Another way is to use the Unified Audit log to pull external sharing invitation events out and keeping track of those events for reporting purposes.

But yes, I agree, the experience is not as simple as it was in classic mode.


Thanks for the question @Larry Corley

The short answer is, not really.  The longer answer is probably best solved through B2B or using a single tenant.  O365 Scales very well.  I suggest you reach out to your Account team and they can help line up resources to guide you through such a design.  Our focus is on technical support and I feel like I am not the best resource to help you with such questions.

Not applicable

@Toby Bianchi: yes I know. However, wouldn't it be nice if we could have a security group, which is allowed to share files and folders directly. And whenever a file or folder is shared with a new external user, he needs to go through the account creation process and thereby self create a new user which visible in Azure AD. Not the site collection level. 

This is the major issue I face at the moment. 

If you share files or folders directly, those users do not show up as guest users in Azure AD. 

Furthermore, I experienced that if I want to get a list of all guest users in my tenant, I need several different Cmdlets, as it seems to a difference whether I for instance grant external access by sharing a site or whether I use Azure AD B2B Collaboration and invite through the Azure Portal. 

Both ways lead to an guest user showing up in Azure AD. 

Not so in PowerShell. Why that (?)

I'd like to connect to Azure AD and write one cmdlet to get all external guest users. No matter how they have been invited to our tenant. 

Is that possible? 

Occasional Visitor

The invitation process often goes wrong, as many users are already logged into Microsoft or Office365 tenant and simply click the invite link in the email. They will not see all the screens to create an guest account, as a valid account is already present in their browser!


The only thing that helps here is to open the invitation link in a private browser session.

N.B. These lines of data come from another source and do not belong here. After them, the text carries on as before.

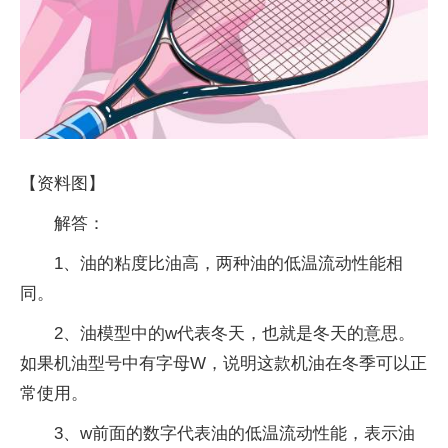
【资料图】
解答：
1、油的粘度比油高，两种油的低温流动性能相
同。
2、油模型中的w代表冬天，也就是冬天的意思。
如果机油型号中有字母W，说明这款机油在冬季可以正
常使用。
3、w前面的数字代表油的低温流动性能，表示油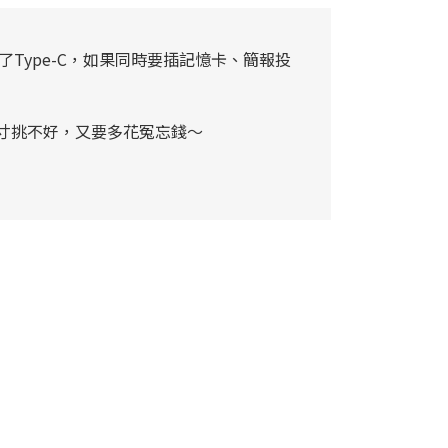
了Type-C，如果同時要插記憶卡、簡報投
寸挑不好，又要多花冤忘錢～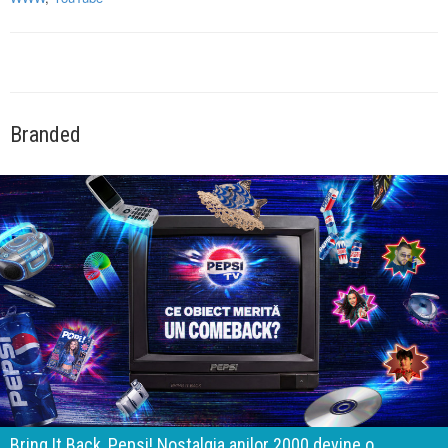
Branded
Bring It Back, Pepsi! Nostalgia anilor 2000 devine o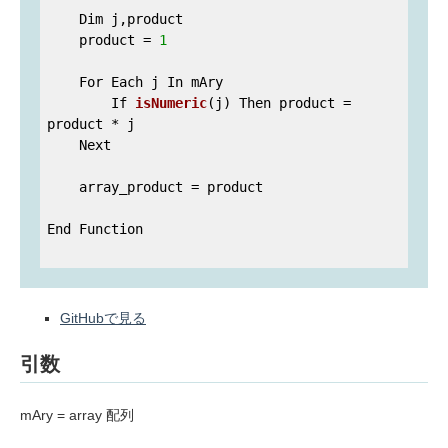
    Dim j,product

    product 
= 
1
For Each j In mAry

        If 
isNumeric
(j)
 Then product 
= 
product * j

    Next

    array_product = product

End Function

GitHubで見る
引数
mAry = array 配列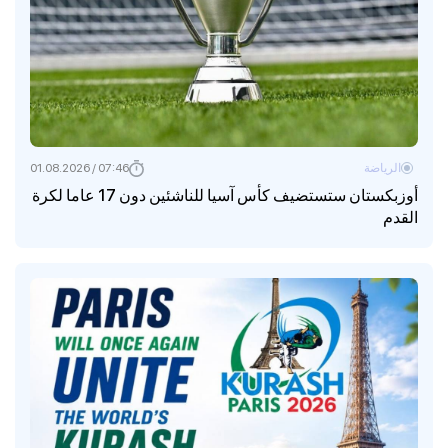
الرياضة
07:46 / 01.08.2026
أوزبكستان ستستضيف كأس آسيا للناشئين دون 17 عاما لكرة
القدم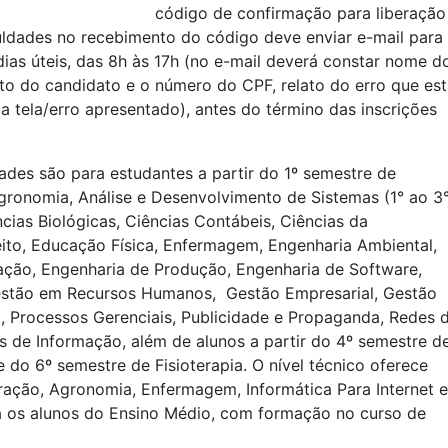
código de confirmação para liberação
culdades no recebimento do código deve enviar e-mail para
dias úteis, das 8h às 17h (no e-mail deverá constar nome d
to do candidato e o número do CPF, relato do erro que es
a tela/erro apresentado), antes do término das inscrições
ades são para estudantes a partir do 1º semestre de
gronomia, Análise e Desenvolvimento de Sistemas (1° ao 3
cias Biológicas, Ciências Contábeis, Ciências da
to, Educação Física, Enfermagem, Engenharia Ambiental,
ação, Engenharia de Produção, Engenharia de Software,
estão em Recursos Humanos, Gestão Empresarial, Gestão
a, Processos Gerenciais, Publicidade e Propaganda, Redes 
 de Informação, além de alunos a partir do 4º semestre d
 do 6º semestre de Fisioterapia. O nível técnico oferece
ração, Agronomia, Enfermagem, Informática Para Internet e
a os alunos do Ensino Médio, com formação no curso de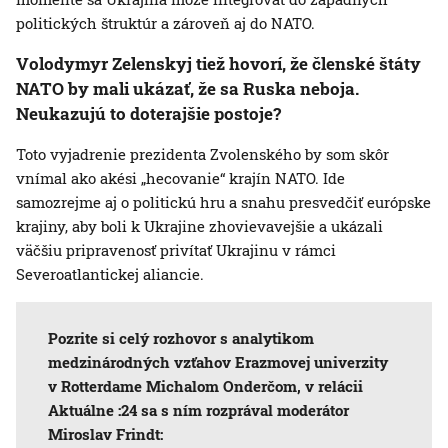
politických štruktúr a zároveň aj do NATO.
Volodymyr Zelenskyj tiež hovorí, že členské štáty
NATO by mali ukázať, že sa Ruska neboja.
Neukazujú to doterajšie postoje?
Toto vyjadrenie prezidenta Zvolenského by som skôr
vnímal ako akési „hecovanie“ krajín NATO. Ide
samozrejme aj o politickú hru a snahu presvedčiť európske
krajiny, aby boli k Ukrajine zhovievavejšie a ukázali
väčšiu pripravenosť privítať Ukrajinu v rámci
Severoatlantickej aliancie.
Pozrite si celý rozhovor s analytikom
medzinárodných vzťahov Erazmovej univerzity
v Rotterdame Michalom Onderčom, v relácii
Aktuálne :24 sa s ním rozprával moderátor
Miroslav Frindt: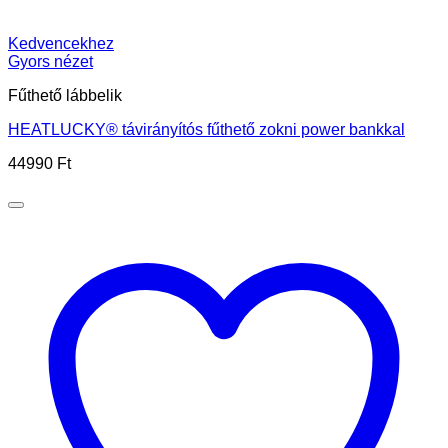
Kedvencekhez
Gyors nézet
Fűthető lábbelik
HEATLUCKY® távirányítós fűthető zokni power bankkal
44990
Ft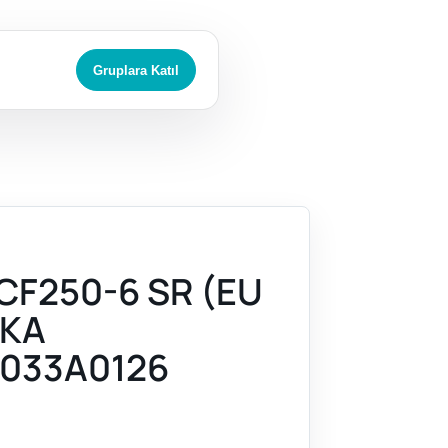
Gruplara Katıl
CF250-6 SR (EU
RKA
033A0126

I hope this can be improved, as even a seasoned IT expert easily forgets this essential step.

Hope you can comment.

Occasional Contributor


External sharing a new modern SharePoint site works fine / with verification code (adding guest from Outlook (

The users after accepting the invitation become a members / they can contribute to the document library - add, delete, edit files.

I couldn’t find way to do the external sharing with verification, but the guest to be readonly -  only visitor


How can this be done?






ShareOption1.pngHi @Tzvetan Yakimov

You can adjust the permissions when you create the link in the Modern UI by unchecking the "allow editing" check box, as seen on in the screen shot above.  If you are looking to change the default behavior for *ALL* links in your organization, both internal and external, you can go to the SPO Tenant Admin Portal (https://[tenantprefix]-admin.sharepoint.com) and go to Sharing > Default Link Permission.

Again, this changing it at the tenant admin level changes all links generated in the service, so be aware of that when making the change.

Occasional Contributor

Hi Toby


Thank you for the answer

Toby, your suggestion is valid if you share file (maybe folder?)


What I want to achieve is to share the entire document library externally with login - verification code

The new  modern SharePoint Team site


How can this be done?


@Toby Bianchi, is there a way to share a site with all users of a specific external domain without having to manually invite each of their hundreds of staff? In our B2B scenarios that requirement comes up quite often. 


Ideas appreciated.

New Contributor

 I echo Ingeborg's question. Is there a way to share a site with all users of a specific external domain without having to manually invite them??